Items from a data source
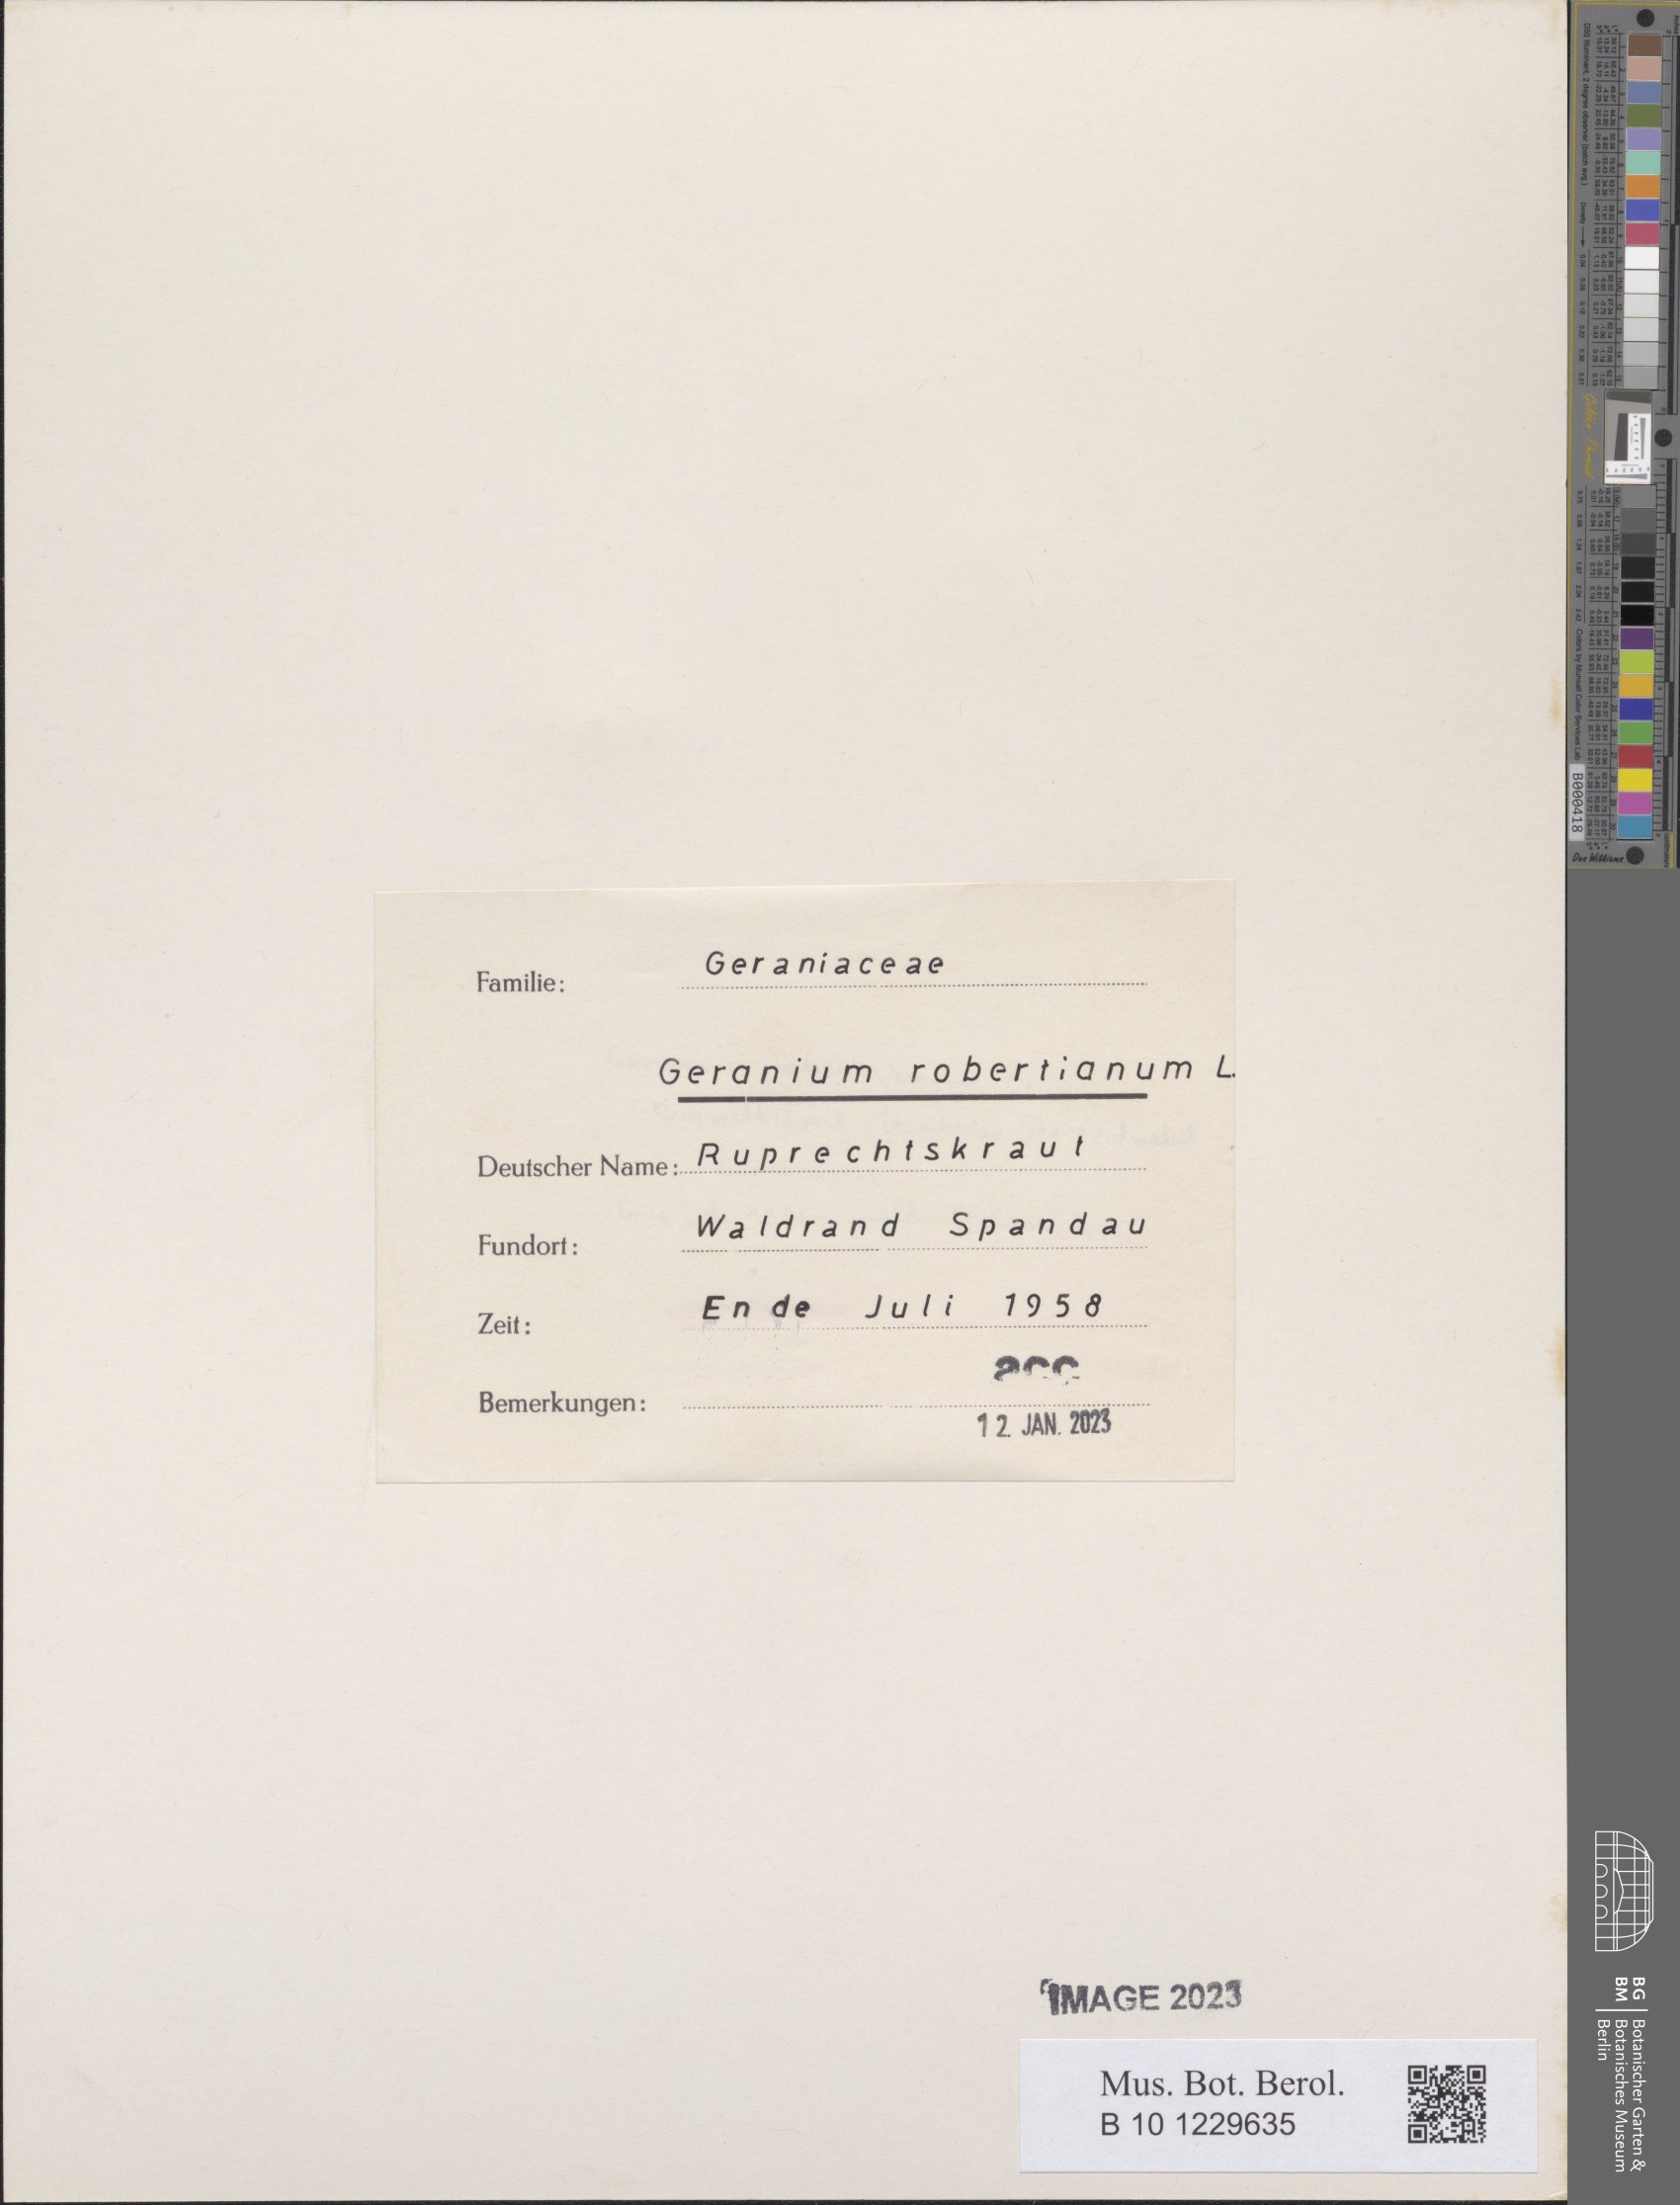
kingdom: Plantae
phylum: Tracheophyta
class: Magnoliopsida
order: Geraniales
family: Geraniaceae
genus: Geranium
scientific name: Geranium robertianum
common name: Herb-robert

Problem description:
Return every line of naming in the records, word for word from kingdom down to common name, and leave the pictures out.

Answer in full:
kingdom: Plantae
phylum: Tracheophyta
class: Magnoliopsida
order: Geraniales
family: Geraniaceae
genus: Geranium
scientific name: Geranium robertianum
common name: Herb-robert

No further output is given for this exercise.